Fabrício Simões

Personal information
- Full name: Fabrício Santos Simões
- Date of birth: 26 December 1984 (age 41)
- Place of birth: Cachoeiro de Itapemirim, Brazil
- Height: 1.83 m (6 ft 0 in)
- Position: Forward

Team information
- Current team: B-SAD
- Number: 84

Senior career*
- Years: Team / Apps / (Gls)
- 2004: Unitri
- 2005: Estrela do Norte
- 2006: Penapolense
- 2006–2007: Câmara Lobos
- 2007–2008: Machico / 29 / (5)
- 2009–2010: Benfica Castelo Branco / 30 / (21)
- 2010–2011: Operário / 16 / (13)
- 2011–2012: União Leiria / 12 / (1)
- 2011–2012: → Estoril (loan) / 22 / (5)
- 2012–2013: Covilhã / 39 / (10)
- 2013: Caála
- 2015: Benfica de Luanda
- 2016: Petro de Luanda / 10 / (5)
- 2017: Recreativo Libolo / 27 / (10)
- 2017–2018: Alki Oroklini / 31 / (20)
- 2018–2019: Famalicão / 34 / (16)
- 2019–2020: Farense / 24 / (4)
- 2020–2021: Feirense / 33 / (10)
- 2021–2022: Estrela Amadora / 19 / (2)
- 2023–: B-SAD / 13 / (1)

= Fabrício Simões =

Brazilian footballer (born 1984)

Fabrício Santos Simões (born 26 December 1984) is a Brazilian professional footballer who plays as a forward for Portuguese club B-SAD.

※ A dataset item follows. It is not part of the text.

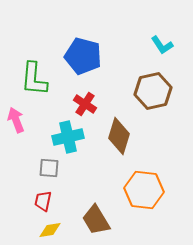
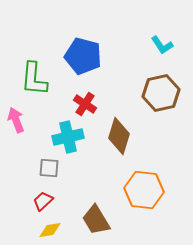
brown hexagon: moved 8 px right, 2 px down
red trapezoid: rotated 35 degrees clockwise
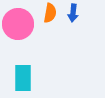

He spent most of his career in Portugal, playing in the Primeira Liga for União Leiria, and in the second tier for seven clubs, achieving totals of 185 games and 47 goals in the latter competition. He was its top scorer in 2018–19, with 16 goals for Famalicão. He also played in Angola and Cyprus, scoring 20 times in his one year at Alki Oroklini.

==Career==
===Early years===
After several spells with lower league Brazilian clubs, Fabrício moved to Portugal in 2006 with Madeiran club C.S.D. Câmara de Lobos where he remained for one season. The following few seasons saw him move frequently through several amateur clubs in the country, including A.D. Machico, Sport Benfica e Castelo Branco and CD Operário.

In January 2011, after a successful first half of the season with Operário where he scored 16 goals in 19 games, Fabrício moved to Primeira Liga side U.D. Leiria on a contract lasting until 2014. He debuted for his new club on 6 February in an away league fixture against S.C. Olhanense, and following week he scored in a 1–0 victory over C.D. Nacional.

In the summer of 2011, after failing to establish himself at Leiria, Fabrício joined G.D. Estoril Praia on a season-long loan. His season with Estoril saw him make 32 appearances in which he contributed six goals to help his side gain promotion to the top flight of Portuguese football. Despite his contribution towards Estoril's promotion, the Canarinhos decided not to purchase the player on a permanent basis and returned him to União de Leiria, who terminated his contract and granted his release in May 2012.

Weeks after his release from Leiria, Fabrício signed for Segunda Liga side S.C. Covilhã on a free transfer. He made his official debut for his new side on 28 July in a Taça da Liga fixture against F.C. Arouca where he scored a hat-trick in a 4–2 win. His stay with the Leões da Serra ended with 16 goals in 46 appearances.

===Angola and Cyprus===
On 29 June, Fabrício left for Angolan side Recreativo da Caála.

Following more experience in the African country with S.L. Benfica (Luanda), Atlético Petróleos de Luanda and C.R.D. Libolo, Fabrício came back to Europe in August 2017 when he joined Alki Oroklini of the Cypriot First Division. He scored 20 times in his only season, including a hat-trick on 30 January in a 4–3 home loss to Ermis Aradippou FC; this tally put him third in the league's goalscorers, behind Matt Derbyshire and Florian Taulemesse.

===Return to Portugal===
In May 2018, Fabrício came back to Portugal's second tier, joining F.C. Famalicão on a one-year deal with the option of a second. He scored 16 times in his one season in Vila Nova de Famalicão, putting him joint with F.C. Penafiel's Jorge Pires as the division's top scorer while his team returned to the top flight for the first time in a quarter of a century. In the summer of 2019, he stayed in the second tier, joining S.C. Farense on the same contract as before, and after a second successive promotion he made his way to C.D. Feirense on 5 July 2020.

Remaining in the same league, Fabrício signed for C.F. Estrela da Amadora on 23 June 2021. He left a year later, and returned to the same division at B-SAD on 31 January 2023; he scored once in 13 games as the team suffered relegation, opening a 1–1 home draw with Académico de Viseu F.C. on 15 April.